It’s easy to just move on after merely getting something to work when you’re using an incredibly fast and robust robot. The robot moves the heavy thing from point A to point B and you even have a little cycle time to spare. The customer’s happy; you’re happy; time to celebrate, right?
But what about the robot? Is the robot happy too? Would you be happy performing that task all day? Certainly not, but if you had to do it for a little while, would you do it like you just taught the robot, or would you tweak a couple of things to make it a little easier?
I try to keep the robot’s happiness in mind throughout the entire project. During the initial engineering meetings I ask, “can we move that fixture a little closer so the robot doesn’t have to stretch out so far?” While I’m programming I think to myself, “is this the best wrist orientation I can use for this position? Can I smooth out this path?” Once everything is working I wonder if we can slow the robot down and still make rate.

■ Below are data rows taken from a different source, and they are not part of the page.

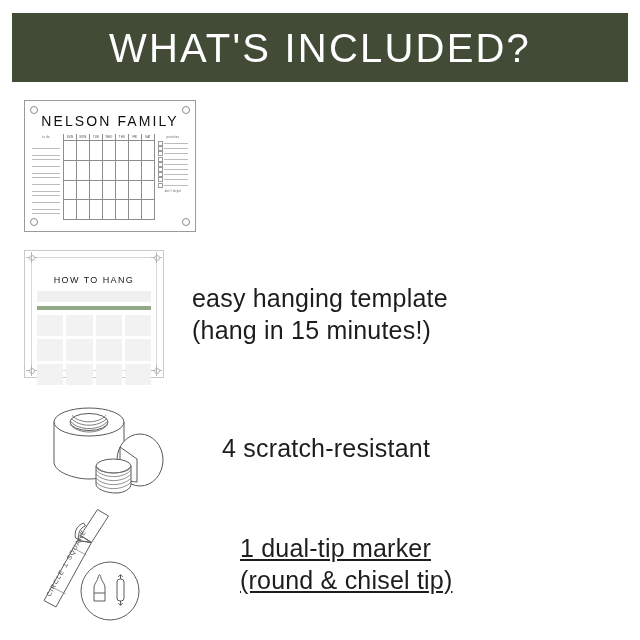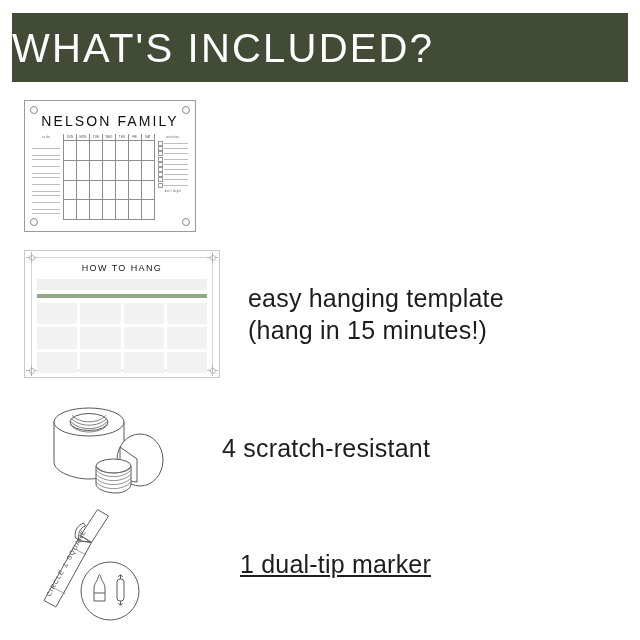--- a/index.html
+++ b/index.html
@@ -26,6 +26,7 @@
     background: #414b36;
     display: flex;
     align-items: center;
+    justify-content: center;
   }
   .banner-title {
     color: #ffffff;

One of the really cool things about automation and programming in general is the ability to accomplish the same task 1000 different ways. This freedom allows us number-loving engineers to exercise some creativity and come up with truly optimal solutions for our engineering problems.
As robots get faster, stronger and easier to program, your solutions may not have to be elegant. These incredible machines can probably make up for any shortcomings in your implementation. However, when Judgement Day comes and the robots become self-aware, I like to think that they’ll think twice before exterminating me, considering my painstaking efforts to make their former lives easier.